Work instructions
Nothing but the pictures may be dropped; the rest of the listing is to be written out exactly.

The data

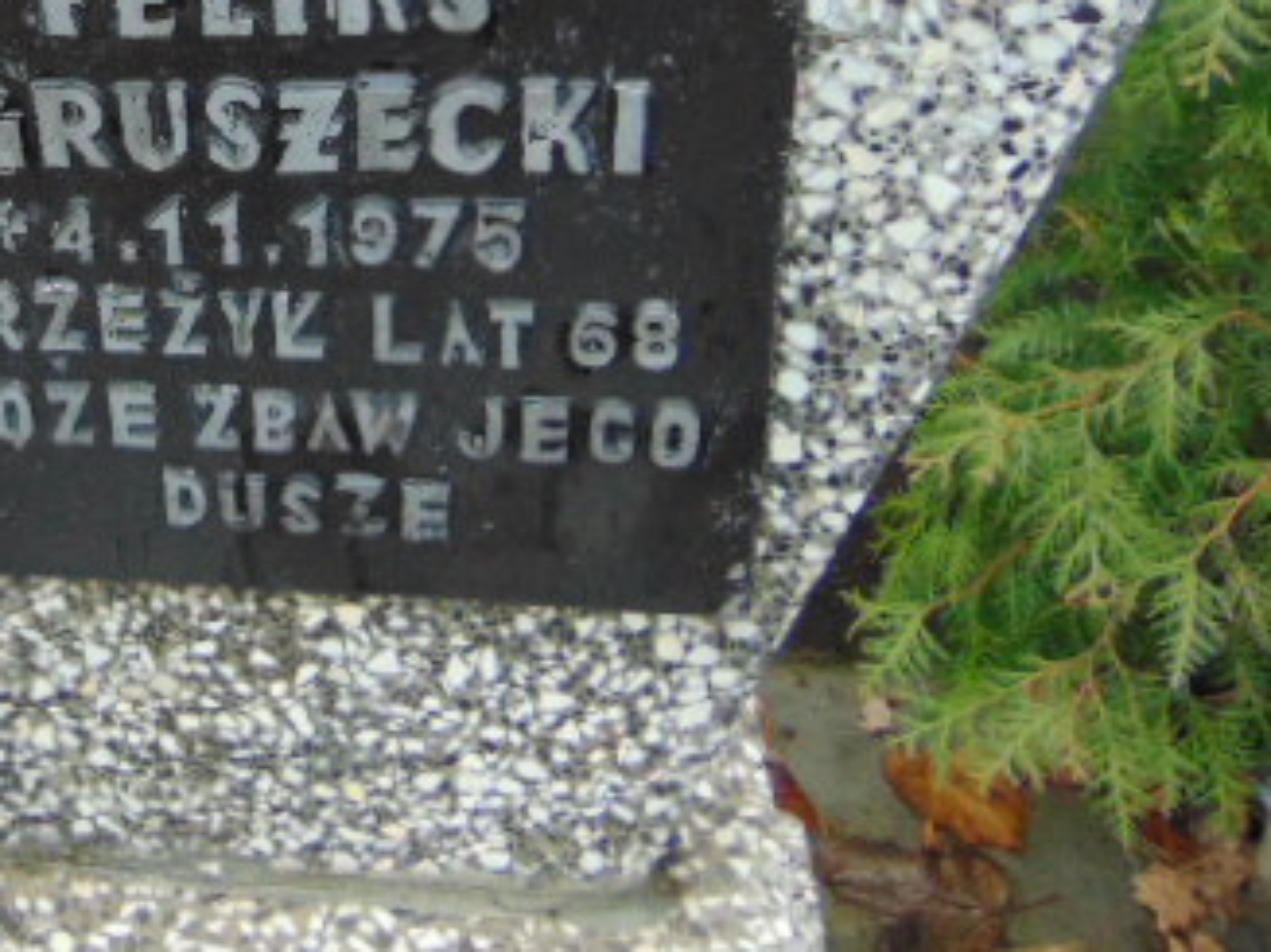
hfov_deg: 36.4
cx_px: 120
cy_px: 159
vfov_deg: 28.9
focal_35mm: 49
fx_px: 1798
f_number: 3
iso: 320
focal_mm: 4.5
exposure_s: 1/160
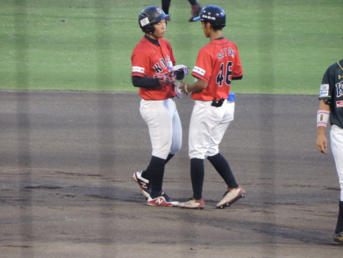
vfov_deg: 2.0
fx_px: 7432
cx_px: 172
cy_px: 129
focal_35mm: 750
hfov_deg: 2.6
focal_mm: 133.7
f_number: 5.1
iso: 800
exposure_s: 1/80
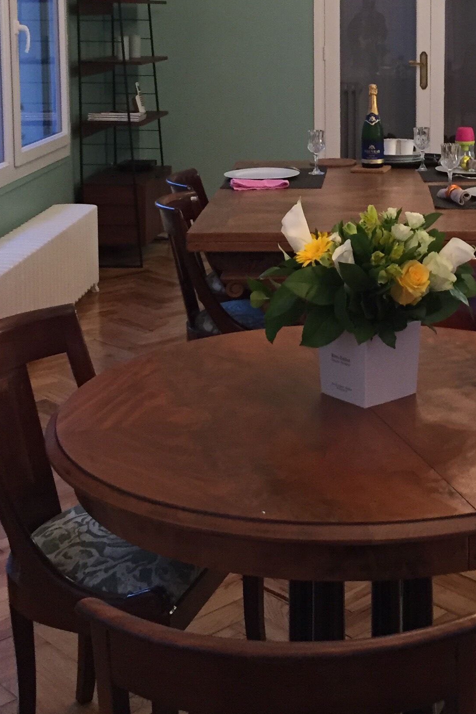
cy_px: 148
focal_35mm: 60
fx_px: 1190
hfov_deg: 22.3
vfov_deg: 32.5
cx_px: 395
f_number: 2.2
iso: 200
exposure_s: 1/33
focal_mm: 4.15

Completed exercise
hfov_deg: 36.4
cx_px: 120
cy_px: 159
vfov_deg: 28.9
focal_35mm: 49
fx_px: 1798
f_number: 3
iso: 320
focal_mm: 4.5
exposure_s: 1/160
vfov_deg: 2.0
fx_px: 7432
cx_px: 172
cy_px: 129
focal_35mm: 750
hfov_deg: 2.6
focal_mm: 133.7
f_number: 5.1
iso: 800
exposure_s: 1/80
cy_px: 148
focal_35mm: 60
fx_px: 1190
hfov_deg: 22.3
vfov_deg: 32.5
cx_px: 395
f_number: 2.2
iso: 200
exposure_s: 1/33
focal_mm: 4.15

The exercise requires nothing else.